Galileo wrote a Platonic dialogue when challenging Aristotle's logic that concluded the earth was geocentrically positioned at the center of the universe.
http://en.wikipedia.org/wiki/Dialogue_Concerning_the_Two_Chief_World_Systems

When questioning in meditation what was rational after Galileo's persecution by the Catholic Chruch, Descartes did not conclude with the use of logic, which by that time had fallen out of favor, but with the conclusion of "Cogito, ergo sum;" or, "I think therefore I am," which was actually a Platonic best principled statement.
http://en.wikipedia.org/wiki/Cogito_ergo_sum

Spinoza starts the weeding of metaphysics from science by cutting out the final cause from Aristotle's four causes.
http://oregonstate.edu/instruct/phl302/distance/spinoza/comment1.html

David Hume continues the weeding of metaphysics from science by reestablishing the need for empirical science (Aristotle was an empirical scientist).
http://en.wikipedia.org/wiki/Empiricism

Immanual Kant, the father of modern epistemology, opens up the door to the social sciences by focussing on the mind understanding the conclusion rather than on the truth of it.

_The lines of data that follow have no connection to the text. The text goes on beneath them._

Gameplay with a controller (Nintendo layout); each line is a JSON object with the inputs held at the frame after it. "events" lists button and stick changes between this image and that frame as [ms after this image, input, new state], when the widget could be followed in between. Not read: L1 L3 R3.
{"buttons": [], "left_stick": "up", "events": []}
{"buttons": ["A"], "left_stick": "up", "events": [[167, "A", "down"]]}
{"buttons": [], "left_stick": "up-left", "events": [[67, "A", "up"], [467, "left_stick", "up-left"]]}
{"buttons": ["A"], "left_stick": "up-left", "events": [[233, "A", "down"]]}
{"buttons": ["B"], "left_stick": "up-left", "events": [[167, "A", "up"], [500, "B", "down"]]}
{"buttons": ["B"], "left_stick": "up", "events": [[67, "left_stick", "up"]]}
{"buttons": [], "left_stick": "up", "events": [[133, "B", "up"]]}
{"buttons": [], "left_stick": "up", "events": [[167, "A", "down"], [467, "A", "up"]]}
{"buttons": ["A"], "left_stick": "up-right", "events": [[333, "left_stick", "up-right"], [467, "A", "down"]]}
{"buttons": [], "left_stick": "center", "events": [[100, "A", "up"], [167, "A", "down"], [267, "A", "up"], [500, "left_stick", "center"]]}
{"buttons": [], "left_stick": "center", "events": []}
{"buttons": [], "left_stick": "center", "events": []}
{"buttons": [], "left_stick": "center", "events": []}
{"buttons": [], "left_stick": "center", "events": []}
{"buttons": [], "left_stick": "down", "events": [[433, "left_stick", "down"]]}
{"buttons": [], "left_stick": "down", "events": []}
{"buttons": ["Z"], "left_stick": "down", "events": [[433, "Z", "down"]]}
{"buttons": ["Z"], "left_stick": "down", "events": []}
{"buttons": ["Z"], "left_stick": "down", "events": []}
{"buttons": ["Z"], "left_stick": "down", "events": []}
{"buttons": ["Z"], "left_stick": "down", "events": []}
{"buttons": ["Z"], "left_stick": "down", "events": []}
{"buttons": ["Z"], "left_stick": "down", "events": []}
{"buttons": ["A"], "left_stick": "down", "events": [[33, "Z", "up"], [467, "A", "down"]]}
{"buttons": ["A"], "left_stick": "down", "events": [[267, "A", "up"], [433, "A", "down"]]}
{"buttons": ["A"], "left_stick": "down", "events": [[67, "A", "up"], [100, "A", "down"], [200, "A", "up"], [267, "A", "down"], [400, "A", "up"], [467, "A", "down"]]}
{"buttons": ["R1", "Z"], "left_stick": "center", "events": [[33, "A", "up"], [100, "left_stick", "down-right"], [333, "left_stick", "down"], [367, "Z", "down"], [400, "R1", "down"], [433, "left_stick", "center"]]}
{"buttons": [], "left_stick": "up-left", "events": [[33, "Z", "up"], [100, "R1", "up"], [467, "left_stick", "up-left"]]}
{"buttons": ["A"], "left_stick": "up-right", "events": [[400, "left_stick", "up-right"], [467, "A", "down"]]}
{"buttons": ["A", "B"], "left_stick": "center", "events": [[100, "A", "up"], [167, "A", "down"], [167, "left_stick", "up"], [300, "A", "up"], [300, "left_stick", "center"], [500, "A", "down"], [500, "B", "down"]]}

This asked the question of whether the human mind can be depended on when interpretting the truth.
http://en.wikipedia.org/wiki/Immanuel_Kant

Okay, logic has not always been in favor as a result of Galileo's persecuation by the "natural philosophers" -- scientists who had to be Catholic. As logic fell out of favor, so would have Aristotle's empiricism which never really quite caught hold in Western Europe. Aristotle wasn't introduced to Western Europe and the Catholic Church until the twelth centeruy.
Modern science exists as a result of past philosophers of science weeding out Catholic church dogma under the guise that they were weeding out metaphysics.

This is why natural-law science is so difficult to understand. Such a scientific method predates theoretical science while one has to understand that the social sciences had yet to be developed at that time.